GRIDS are currently pushed in particular by the high energy physics community, which will very soon produce much more experimental data than the computers at the experimental site can process. Therefore, a world-wide system is implemented, which will distribute both the computational load and the data repositories.
When looking at GRIDS, one has to notice that they are as much a political decision as a technological one. Clearly, it would have been much easier to move all the computers to the experimental site and to construct one system there which would serve the whole world, rather than distributing the whole system. Given current funding systems, it is however impossible to do this, since the economy around the experimental location would be the only economic benefactor.
In consequence, when looking at computational GRIDS to solve computational transportation problems, one first needs to consider if a problem is truly large enough to not run on a single site. Since the answer to this question is probably nearly always ``no'', the primary reason which leads to computational GRIDS in other areas of science does not apply to transportation.
There are however other reasons why such an architecture may pay off in transportation. The foremost reason probably is that all data in the geosciences is derived and maintained locally: Counties have their very detailed but very local databases, regions have data for a larger region but less detailed, etc. In addition, there are vast differences between the quality of data and the implementation in terms of Operating System, database vendor, and database structure.
For a large variety of reasons, it will probably be impossible to ever move all this data into a centralized place. Therefore, it will be necessary to contruct a unified interface around all these different data sources. For example, it should be possible to request U.S. and Swiss census data with the same commands as long as the meaning of the data is the same, and if the meaning is different, there should be clear and transparent conversion standards. The advantage of such a standardized interface would be that codes would become easily transferable from one location to another, facilitating comparison and thus technological progress.
It should be mentioned that there is a project called ``Open framework for Simulation of transport Strategies and Assessment (OSSA)'' (www.grt.be/ossa, accessed 2003). OSSA's aim is to integrate database tools, simulation tools, analysis tools and simulation tools into a single framework that is useful for policy analysis. It is at this point difficult to find out how that project progresses because little documentation exists. In addition, available information indicates that the approach is based on origin-destination matrices rather than on behavioral agents.

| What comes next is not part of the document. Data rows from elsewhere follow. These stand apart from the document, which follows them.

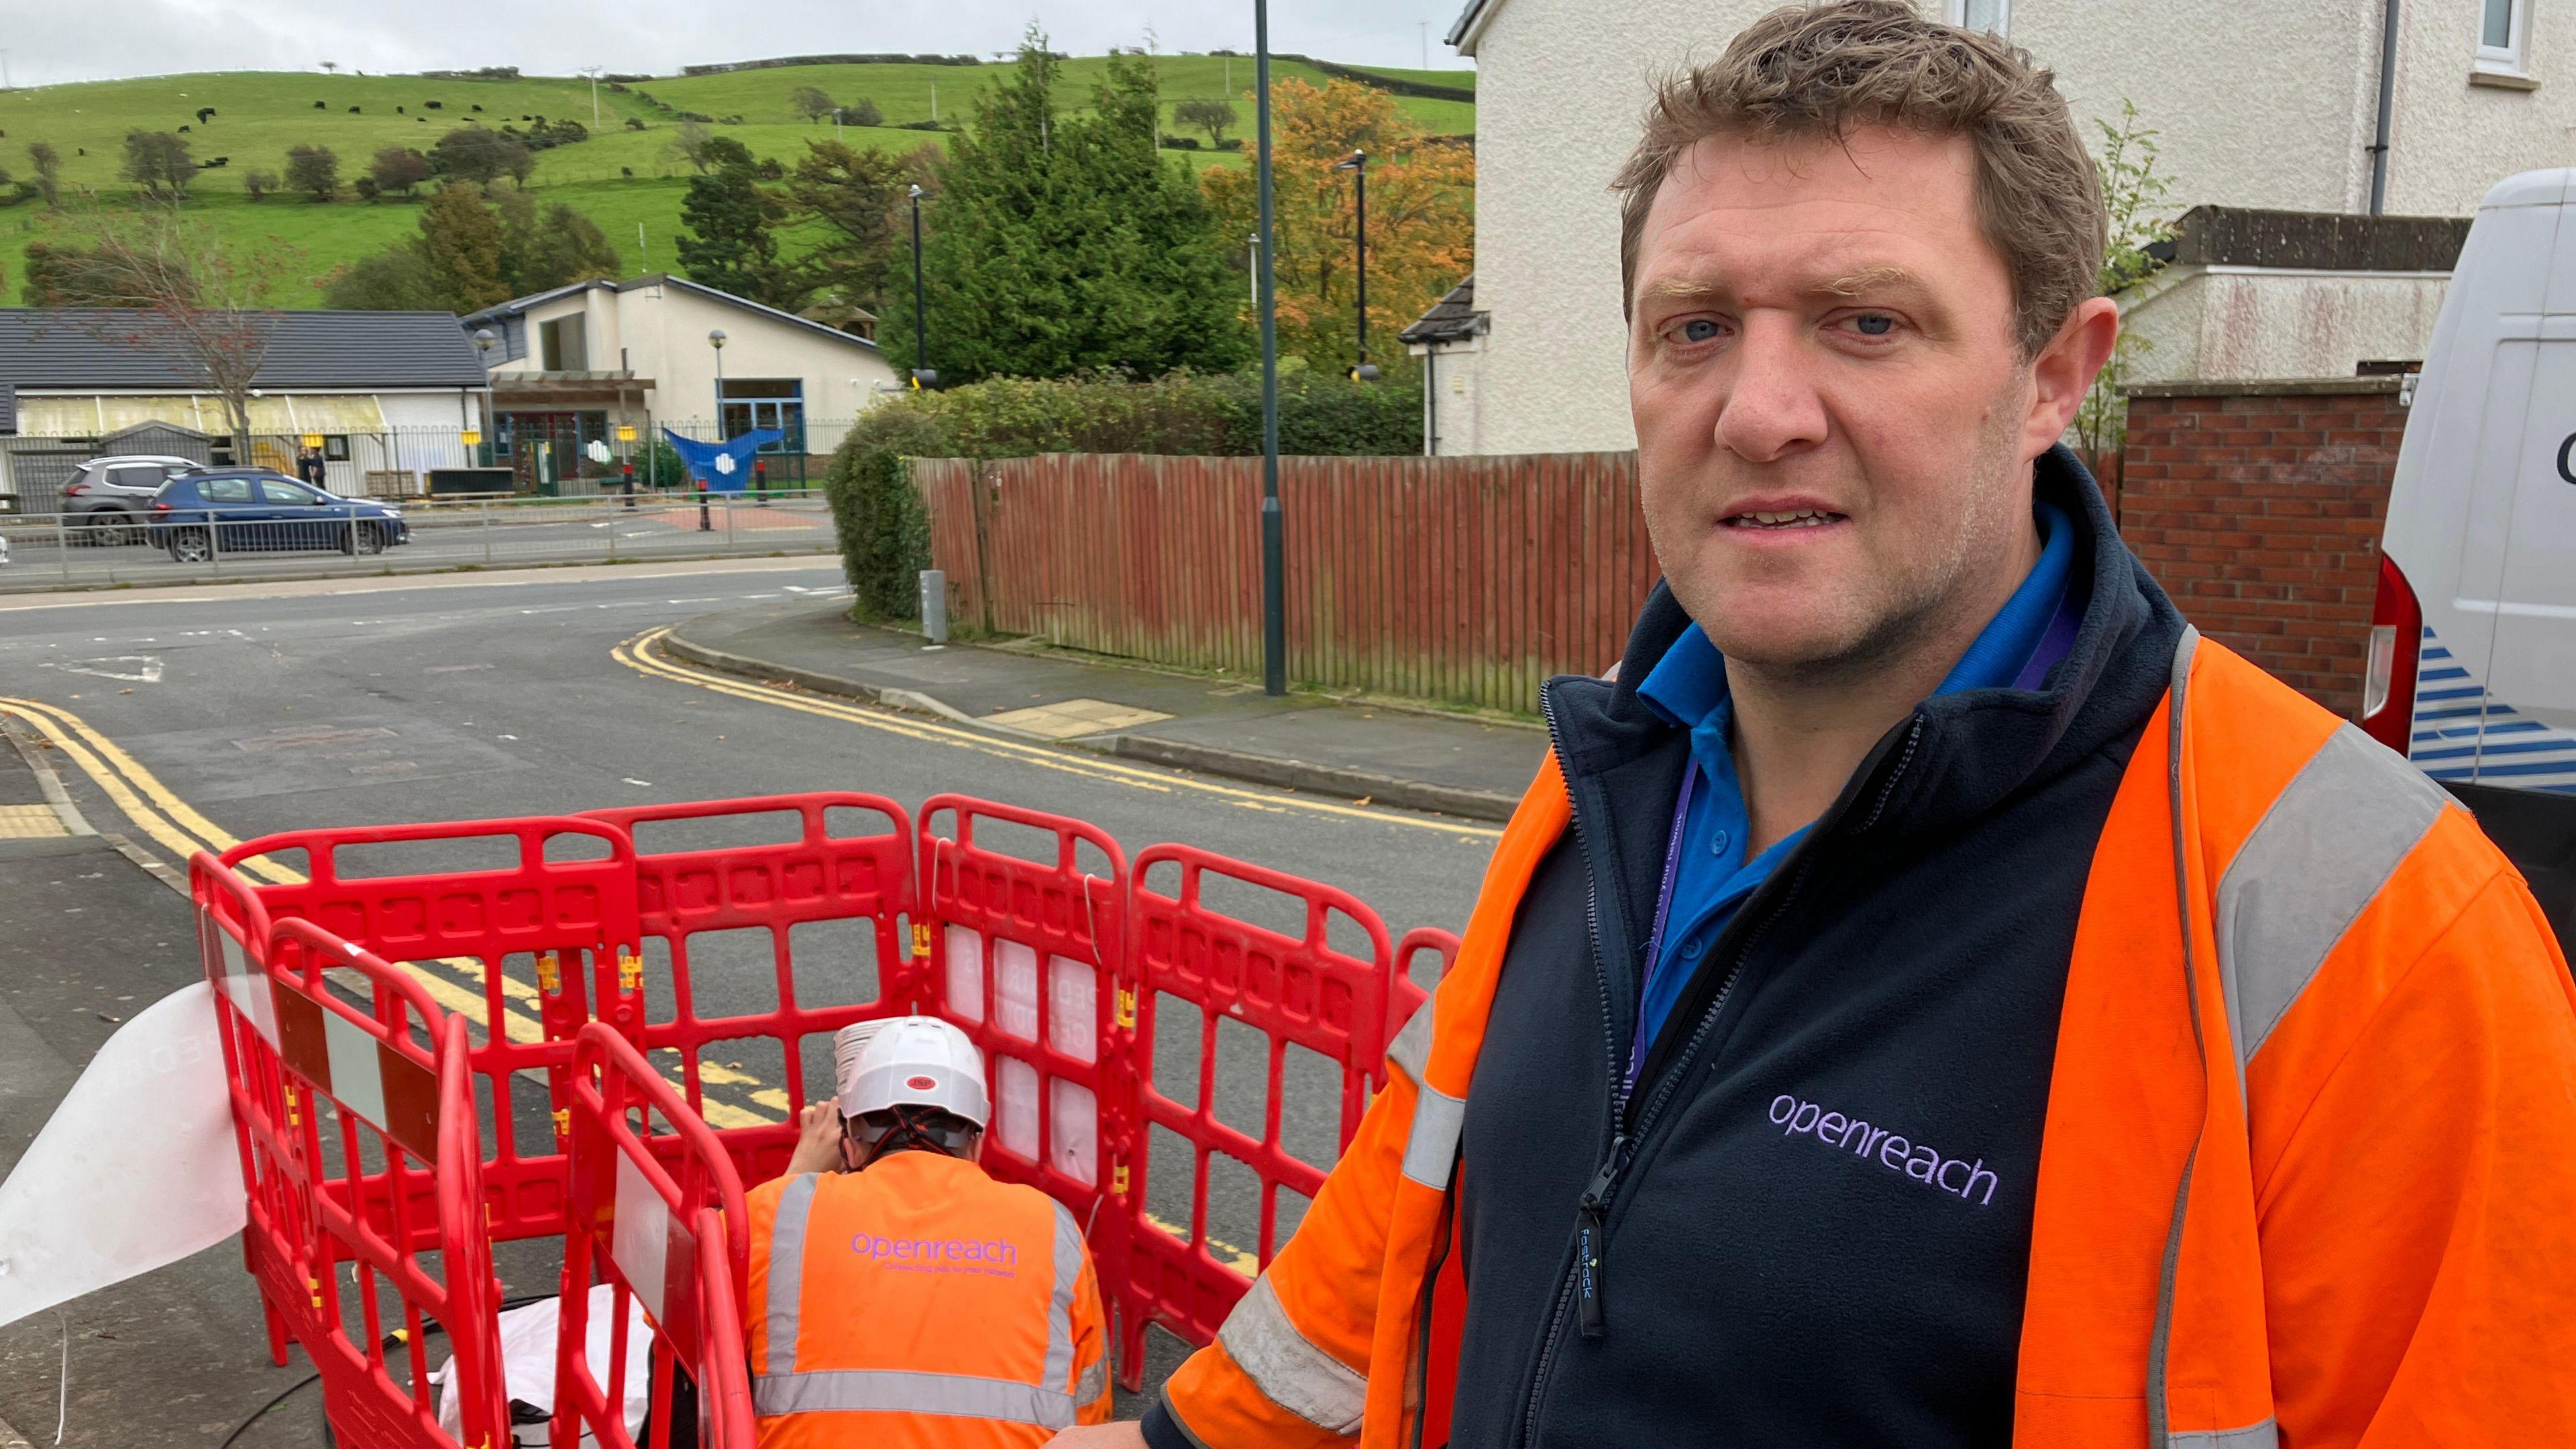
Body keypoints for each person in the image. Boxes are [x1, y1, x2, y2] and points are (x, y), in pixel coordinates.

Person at [1057, 5, 2576, 1446]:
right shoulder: (1597, 791)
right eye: (1694, 327)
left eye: (1864, 321)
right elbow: (1354, 1301)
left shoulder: (2372, 934)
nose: (1756, 409)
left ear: (2055, 374)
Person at [747, 1017, 1111, 1447]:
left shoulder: (777, 1212)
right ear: (976, 1143)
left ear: (850, 1144)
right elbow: (1091, 1414)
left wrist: (795, 1178)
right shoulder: (1052, 1227)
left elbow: (682, 1306)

Another aspect of ``computation for travel behavior research'' concerns the area of numerical analysis, e.g. non-linear optimization, matrix inversion, etc. Besides as solutions to route assignment, such approaches are for example used for OD matrix corrections from traffic counts, for model calibrations, for the estimation of random utility models, etc. These approaches, as important as they are, were simply beyond the scope of this paper. They would necessitate a separate review paper.
Before coming to an end, let us briefly touch upon the subject of visualization. It is by now probably clear to many researchers that communication of scientific and technical results to people outside the field of transportation research is easiest done by the means of visualization. It is therefore encouraging to know that we are close to solutions which will bring certain aspects of virtual reality to a laptop. This will make it possible to bring both scenario results and the means to look at them to any place of the world where they are needed. We see this as a very positive outcome since it is, in our opinion, the citizen who needs to decide about the transportation infrastructure.